Three Poems by Marianne Chan

Photo by Caleb Woods

On Eroticism at Sixteen

Sex was introduced to me as Country Western,

so many cowboys, cowgirls, reverse, upside down,

downside up. Equine parties. Chambray, denim,

tartan. So many lassos, so much clickety-clack.

I couldn’t say what I wanted, but I wanted something

I couldn’t hear, and I couldn’t hear the language

of my wanting with all the clicking, clacking,

clocking of boot heels, the vociferous aroma

of compressed leather, the black bandanas, the fringe.

The Old Guy at the mic directing our movements.

No one could tell me—not in this Spaghetti Western

of Spaghetti Ohs—what Desire was for. They were all

too busy square dancing at the Chance saloon, receiving

a voice in their head muttering: Tarnation.

 

Ode to Jesus Christ Superstar

You played in the background of my childhood

on the television, though my father never liked


your interpretation of Herod, Too feminine, he said.

Plus, Mary Magdalene and Jesus—their relationship


is obscene–but at the end, I wanted them to be together,

or at least kiss once, but I had to remind myself


that Jesus will die thirsty on the cross always saving,

never laying, a single soul, not Mary M., not any


one of his apostles, though they all ate his body

like cookies—big toe for Peter; perineum for Paul;


the liver for John; a nipple for Andrew. I watched

you at 13 again and again while I expressed


the sexual energy you created by drawing pictures

of people doing it: two men in the gym locker


room, or a girl and guy bent over at school, little

comic book squares of straight-up fornication,


and it felt good to do this, but I felt guilty for

putting these nasty vignettes on paper, because


I knew my Lola Kikay was up in heaven shaking

her big forehead at me, because this was lust,


and I used up all the printer paper in the house

on a sin, hiding piles of my self-made cartoon porn


in a book of Bye Bye Birdie sheet music under

my bed. My father eventually found these drawings


and was disturbed, but in truth, my parents were

to blame for these early perversions. Why, oh, why

did they let me watch so many musicals? Had they

not seen the sexual depravity in Seven Brides for Seven


Brothers? How did they miss the young men’s

gorgeous, technicolor bodies swinging, gyrating,


and flipping across the screen? And how could

I not thirst, watching a former nun seduce


Christopher Plummer with music, and when he sings

“Edelweiss,” should I feel nothing as Plummer’s


rock-hard façade liquefies into floral goo? But in you,

J.C.S., there is no one hotter than Judas, gesticulating


against a pile of stone, belting, “All your followers

are blind, too much heaven on their minds!”

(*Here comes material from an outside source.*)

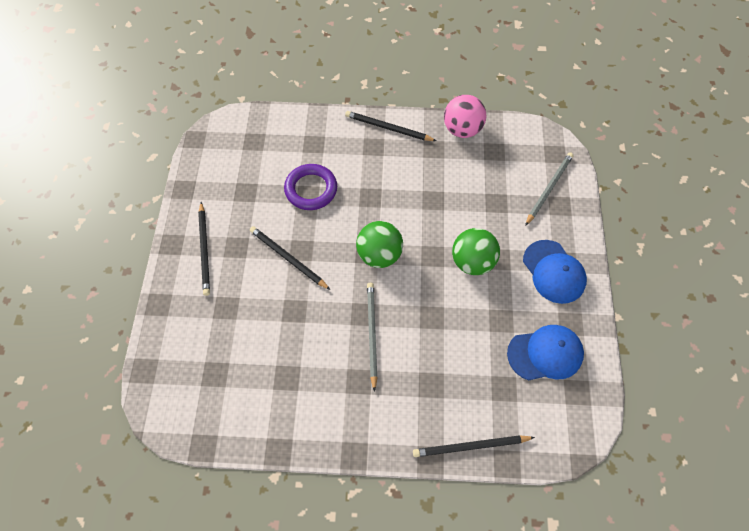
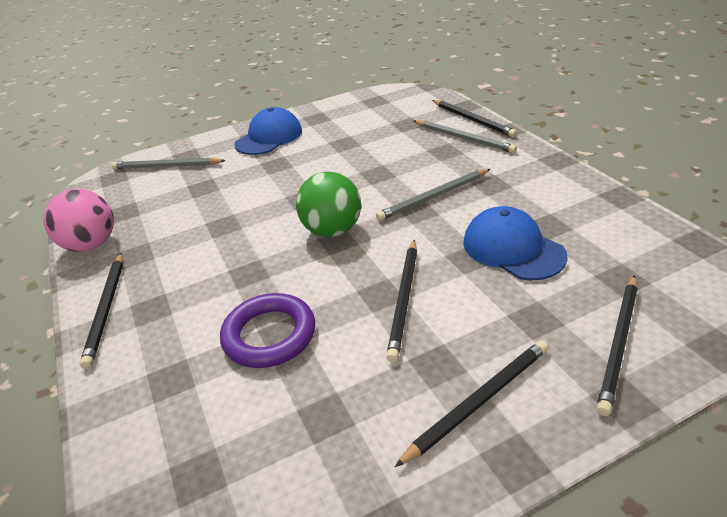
camera: 115 degrees left, 25 degrees down
(182, 330) = (618, 343): none -> black pencil
(441, 413) = (463, 138): none -> grey pencil
(472, 262) = (292, 175): green ball -> none
(545, 354) = (356, 119): blue cap -> blue cap (513, 248)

Indeed; I too was nearsighted because I sat

too close to the television screen, blinded not by


heaven, but by this bell-bottomed earth, this Andrew

Lloyd Weber wonderland. I was Judas, kissing his


Master on the lips, betraying the soul for the body,

but my body is my soul, especially choreographed,


doing the splits and bursting into song.

 

Voice Memo

my friend farts when she cries

and records it on a voice memo

that I listen to repeatedly

on a yellow-hot day in June

where I spend all my time

in air conditioned

coffee shops drinking matcha

by myself and doing no work

just laughing at farts

I envy the harmony

that exists in her sad body

where all parts weep

simultaneously

her eyes her mouth her butt

a chorus everything in consensus

expressing the inexpressible

sadness of our times

until it has all been released

like doves at a wedding

out of each circular orifice

but she doesn’t like it she says

digestive issues on top

of everything else

but I think it’s beautiful

she’s beautiful always

and on this voice memo

because she’s begun laughing now

her fart sounds like a whistle

reminding us both of a train

coming to town for a hot second

and then departing again

disappearing into the distance

like a film’s slow fade

this too shall pass says the gas

I think to myself

but don’t say aloud

even the wind is broken

 

Marianne Chan grew up in Stuttgart, Germany, and Lansing, Michigan. She is the author of All Heathens (Sarabande Books, 2020), which was the winner of the 2021 GLCA New Writers Award, and Leaving Biddle City (Sarabande Books, 2024). Her poems have appeared in Poetry, Best American Poetry, New England Review, Kenyon Review, Michigan Quarterly Review, and elsewhere. She is an assistant professor of creative writing at Old Dominion University and teaches poetry in the Warren Wilson College MFA program for Writers.